What is asked
(A) List every distinct name set in code formatting (backticks) in the prose of the NLTK grammar exercise below.
(B) In the NLTK grammar exercise below, how many parses does the sentence "Bob saw a telescope on a dog" have?
(C) Write what comes next in the NLTK grammar exercise below, picking up after its last line of code.

Document extract
-.-.-

Put this grammar's specification in a string called `grampark`, following the definition of `gramileft` above.

> This is not supposed to be hard.  You can copy the grammar in the cell above, and paste it into a definition of a multi-line string called `grampark`.

In [None]:
# Answer 1: define a multi-line string called grampark with the grammar shown above



## TASK 2

Have NLTK build a CFG object out of this specification, call it `cfgpark`, following the model of creating `cfgileft` above.

In [None]:
# Answer 2: define a CFG called cfgpark from grampark



In preparation for the next task, we will parse the sentence "Bob saw a telescope on a dog" and count how many parses it has.  (It has 2, because it is two-ways ambiguous.)  This serves as an example of what you will do in Task 3.

In [None]:
parser = nltk.RecursiveDescentParser(cfgpark)
raw = "Bob saw a telescope on a dog"
sent = raw.split()

-.-.-

Material
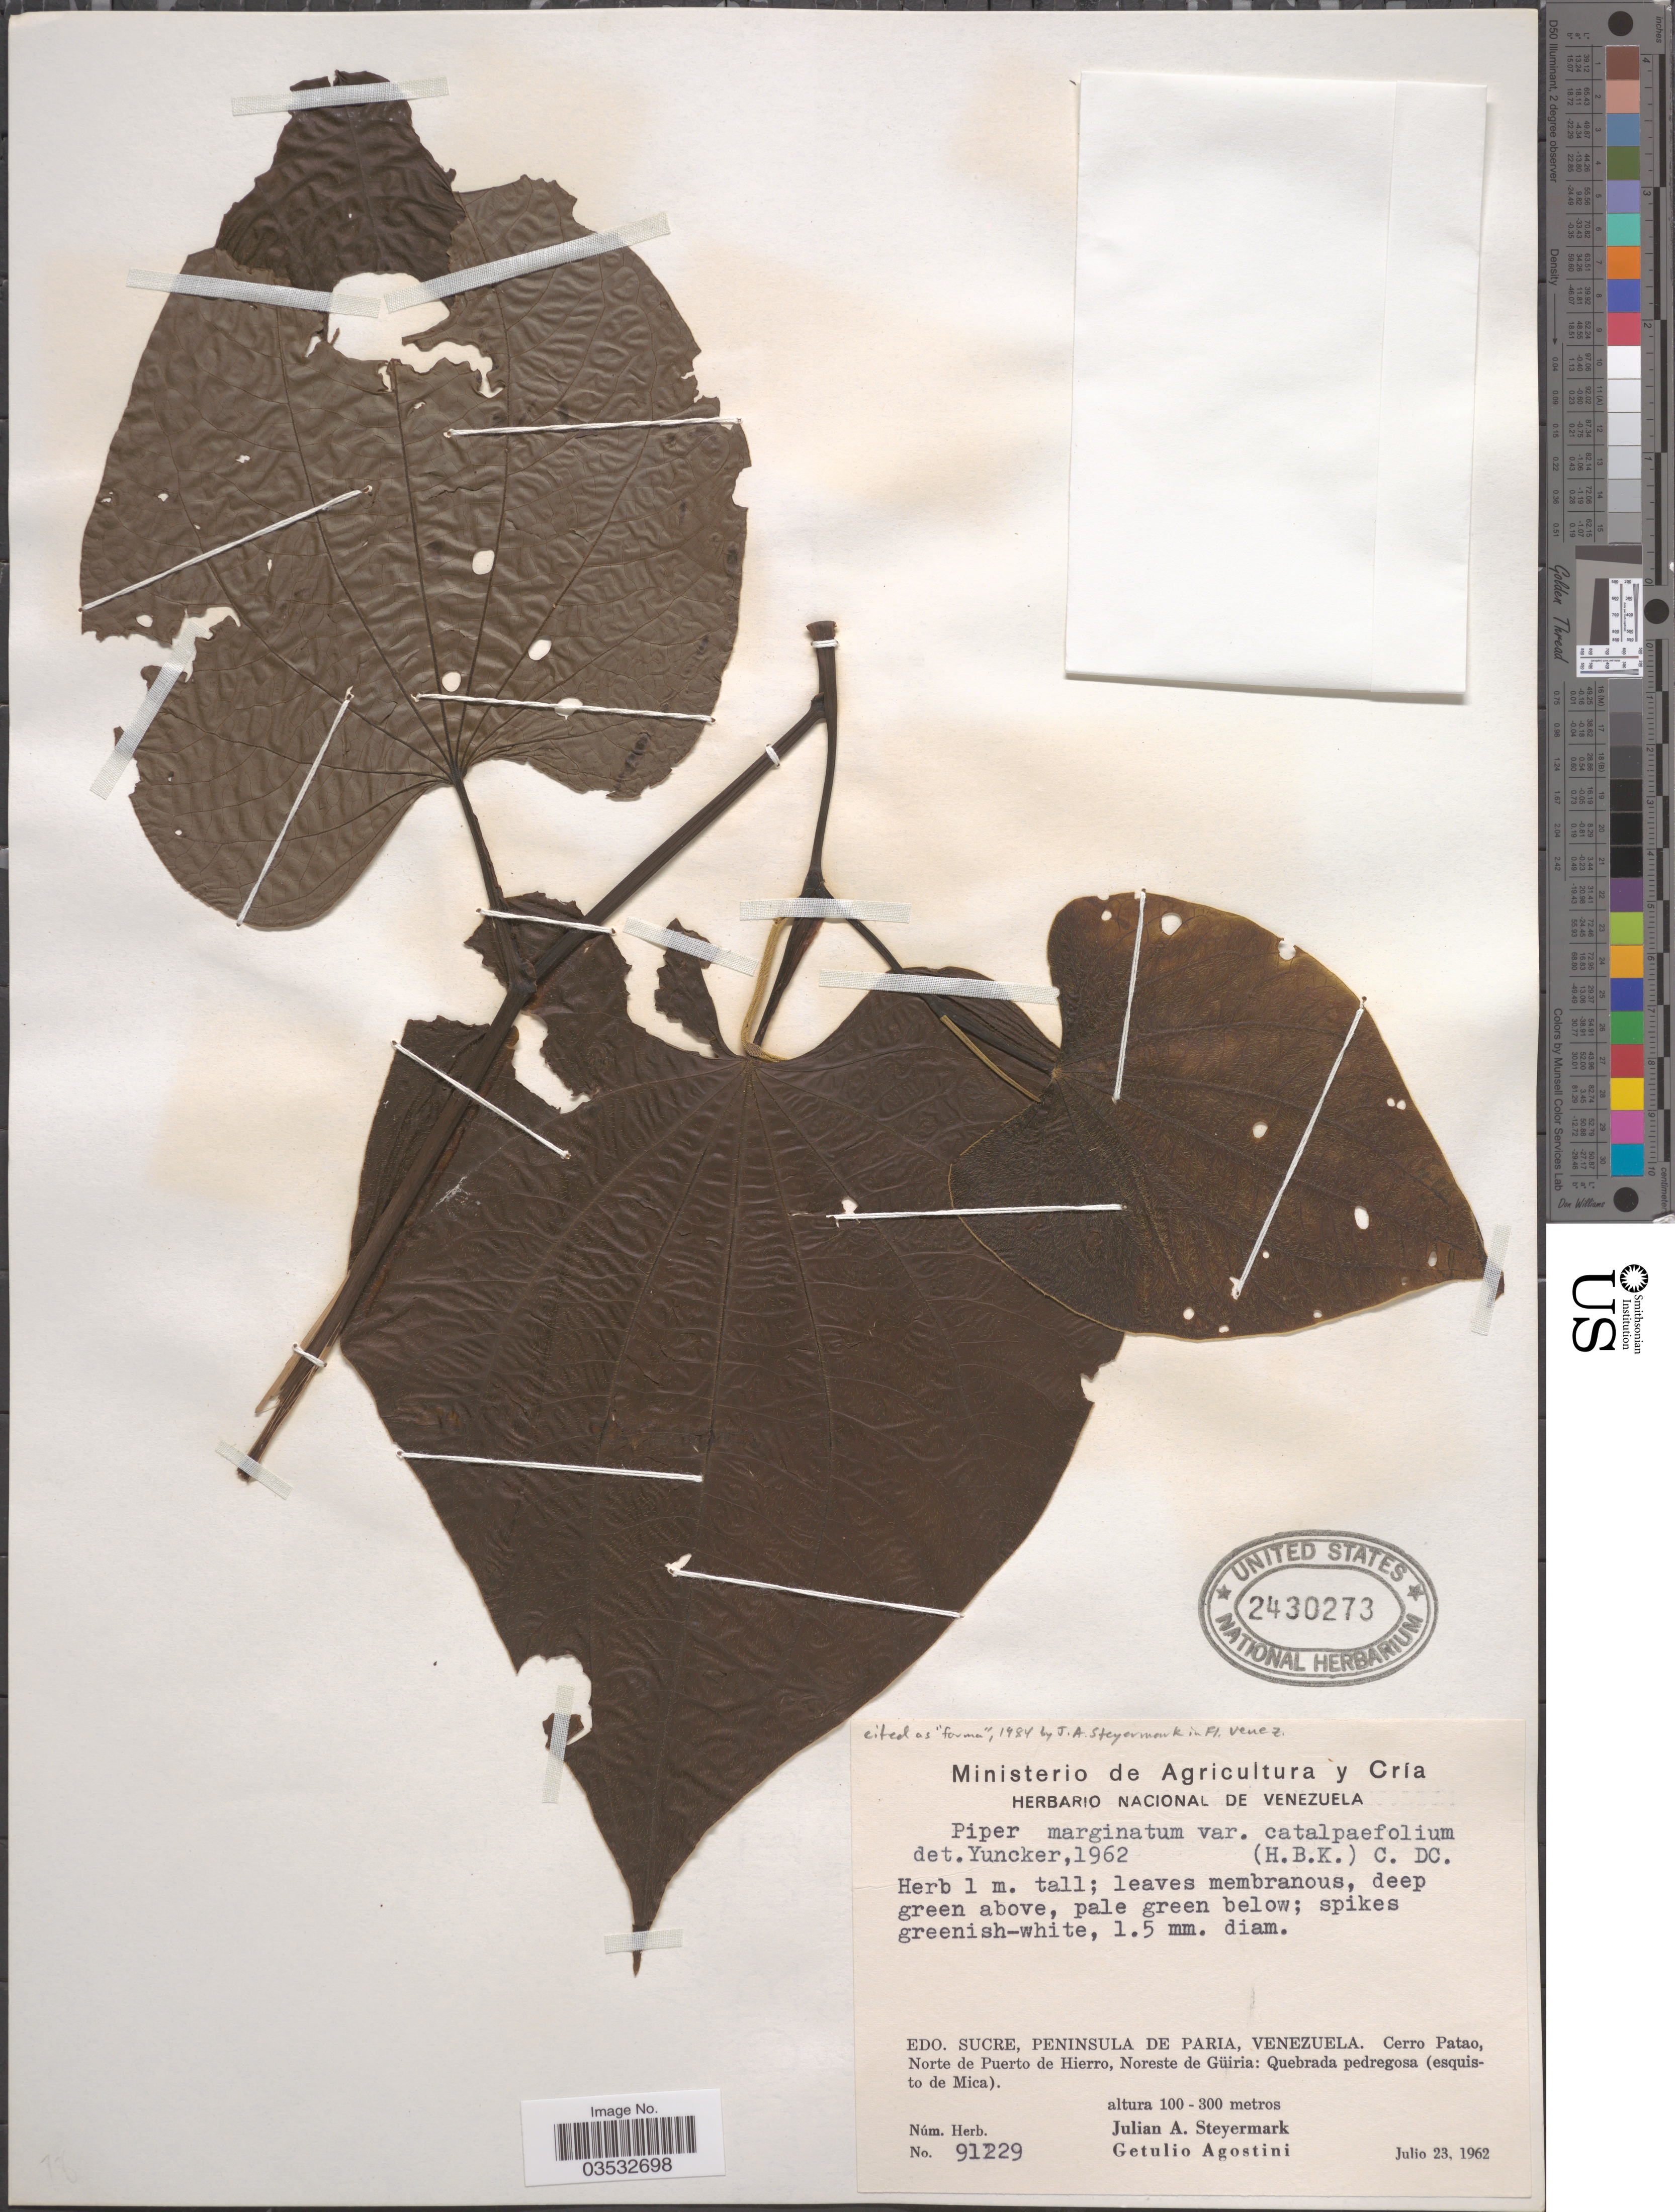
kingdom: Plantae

-.-.-

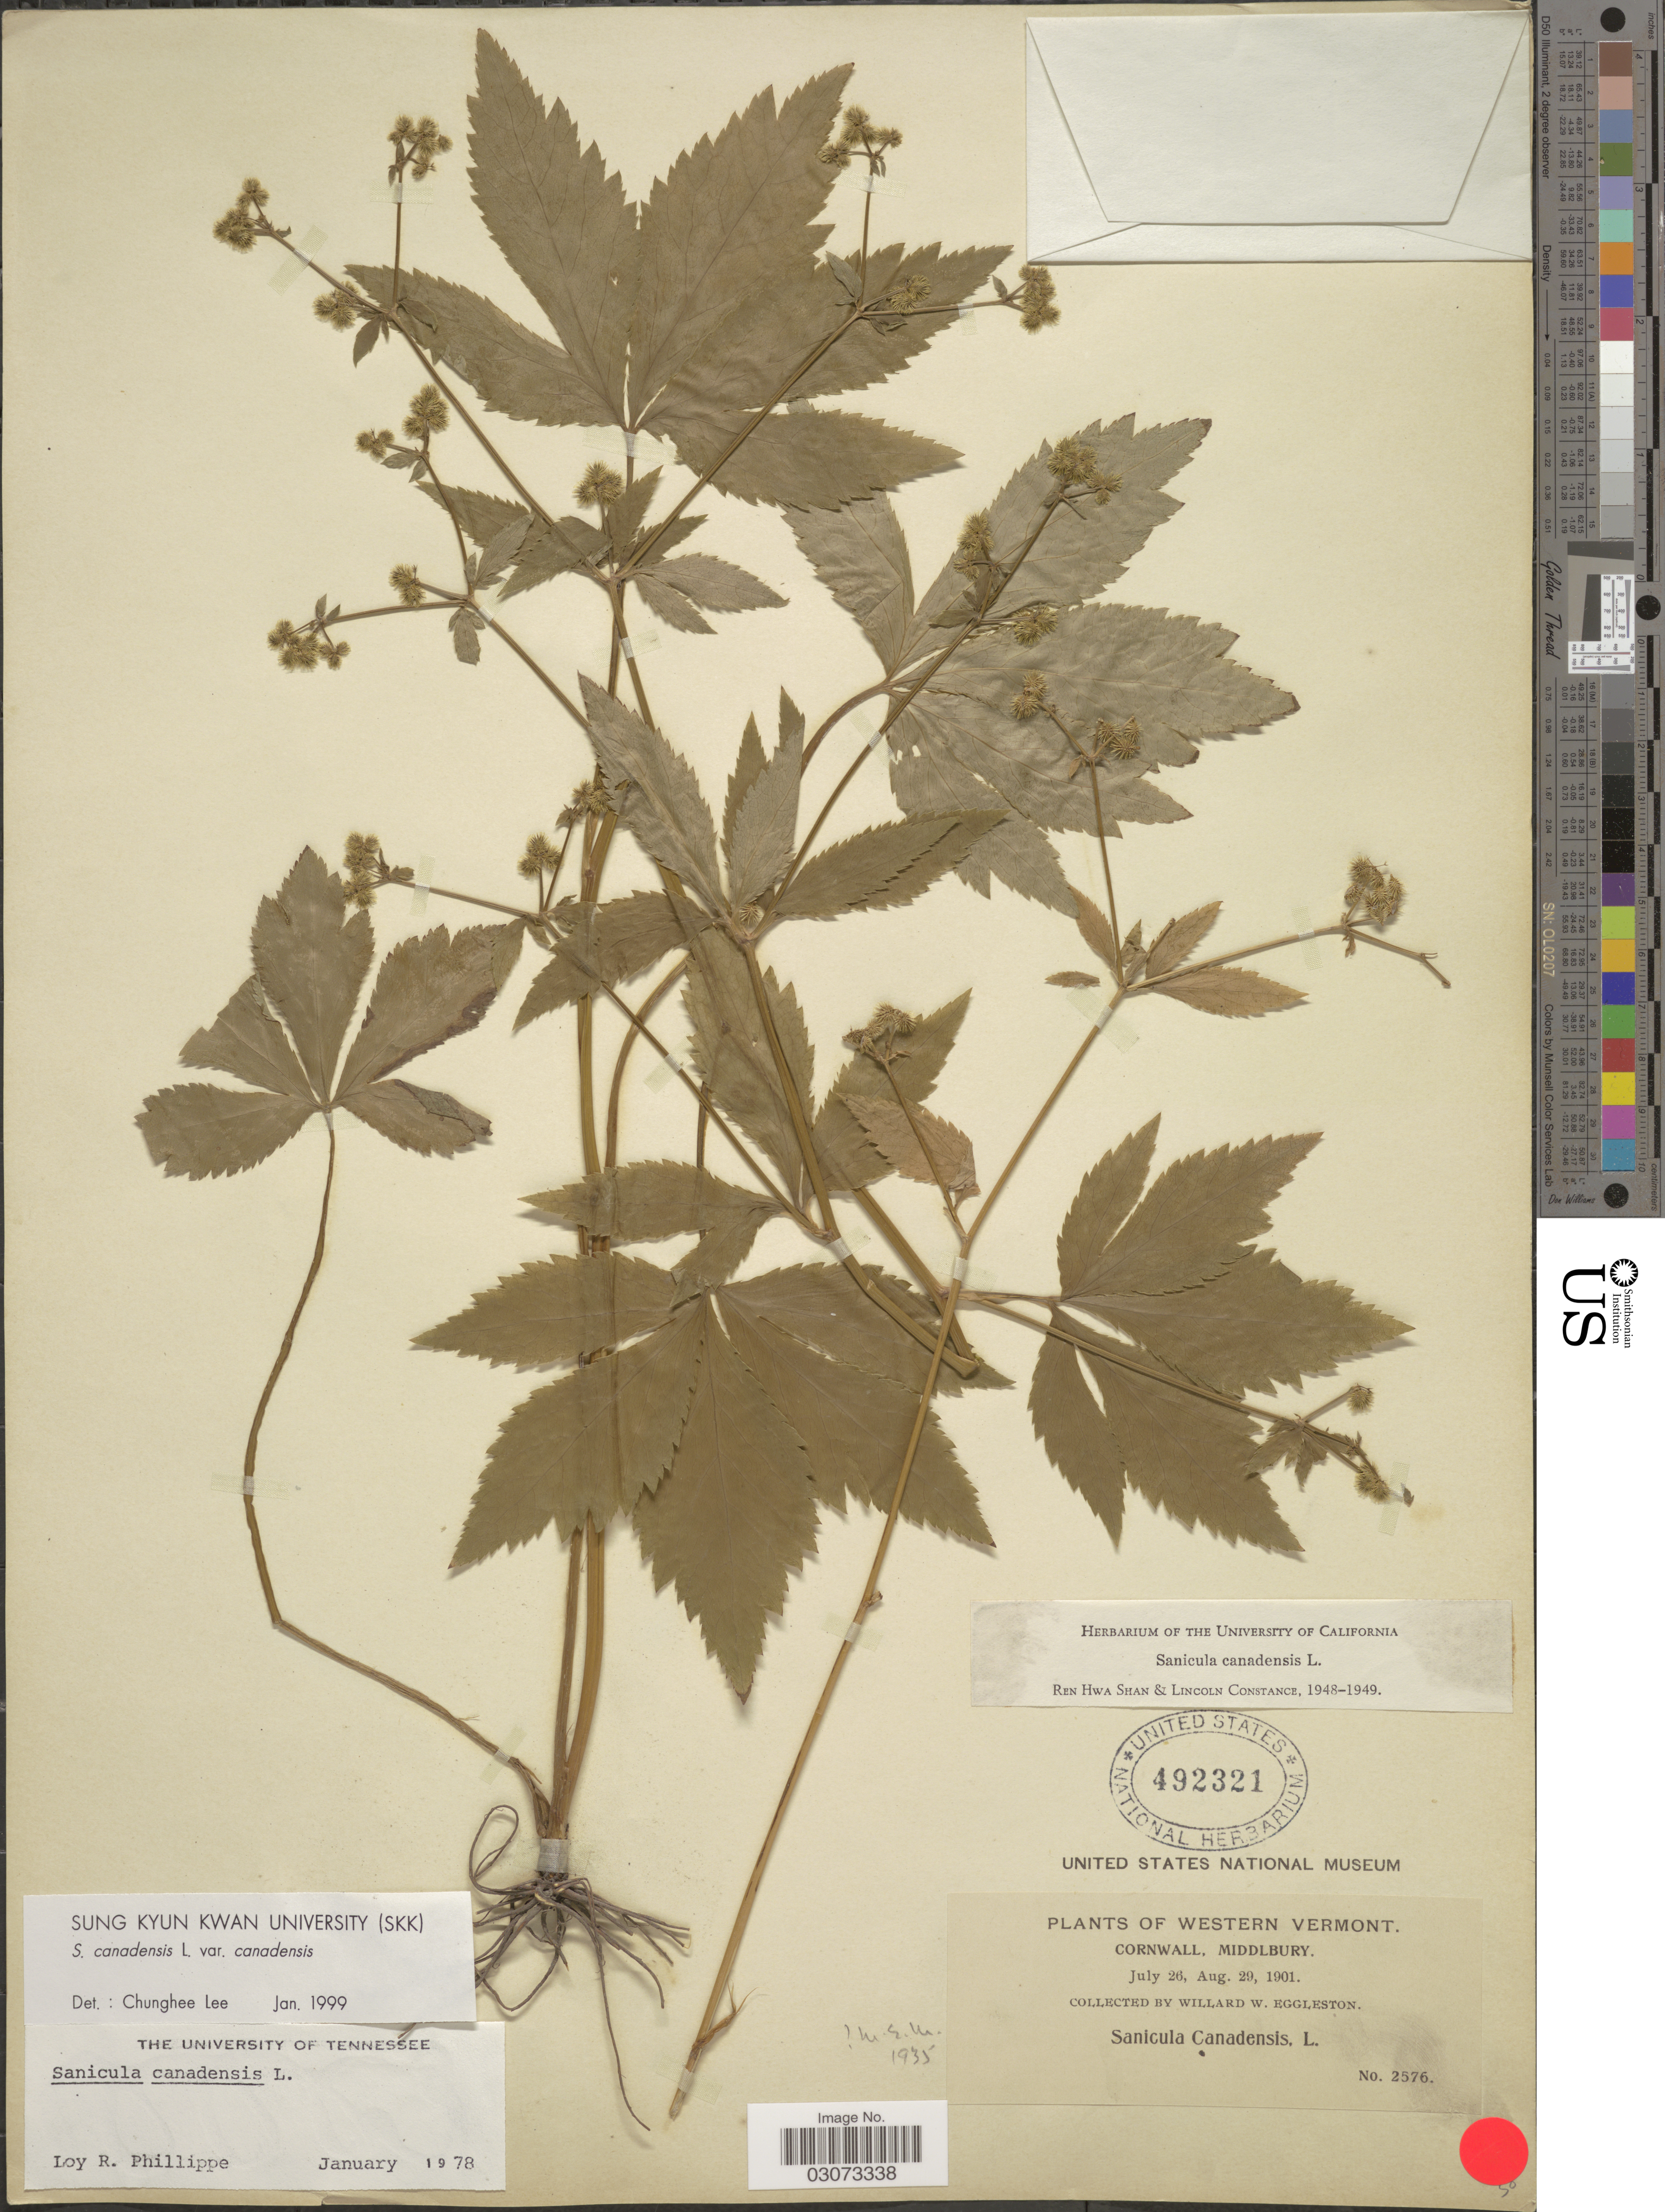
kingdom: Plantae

-.-.-

Responses per task
(A) grampark, gramileft, cfgpark, cfgileft

(B) It has 2 parses, because it is two-ways ambiguous.

(C)
treegen = parser.parse(sent)
trees = list(treegen)
print("{}. {} parse(s)".format(raw, len(trees)))

## TASK 3

Show how many parses `cfgpark` can generate for each of the following sentences:
 - Mary saw Bob
 - my dog saw a cat in the park
 - a dog ate John
 - Mary saw

To do this, follow the process we used earlier.  Specifically, you'll need to have NLTK make a parser object for you, then tell that parser object to parse each of the (tokenized) sentences above, and then print the length of the list of parses each sentence gets.

> You should get 1, 2, 1, and 0 parses for the four sentences above, respectively, if it worked.
>
> You can of course follow the logic of the code above, that is why it is there.
> But you do not need to redefine `parser`, since it is already defined by the code above
> and has not changed.

In [None]:
# Answer 3. Parse the sentences above and print how many parses each gets.



## TASK 4

Create a grammar specification called `gramparkadj` that extends `grampark` to allow for adjectives.
Specifically, the goal is for it to be able to handle
"my annoying little dog saw a cat in the lovely park"
and
"a vicious dog ate John."


> The chapter (in NLTK, chapter 8) pretty much goes over this, around example 3.3, though it is quite concise there.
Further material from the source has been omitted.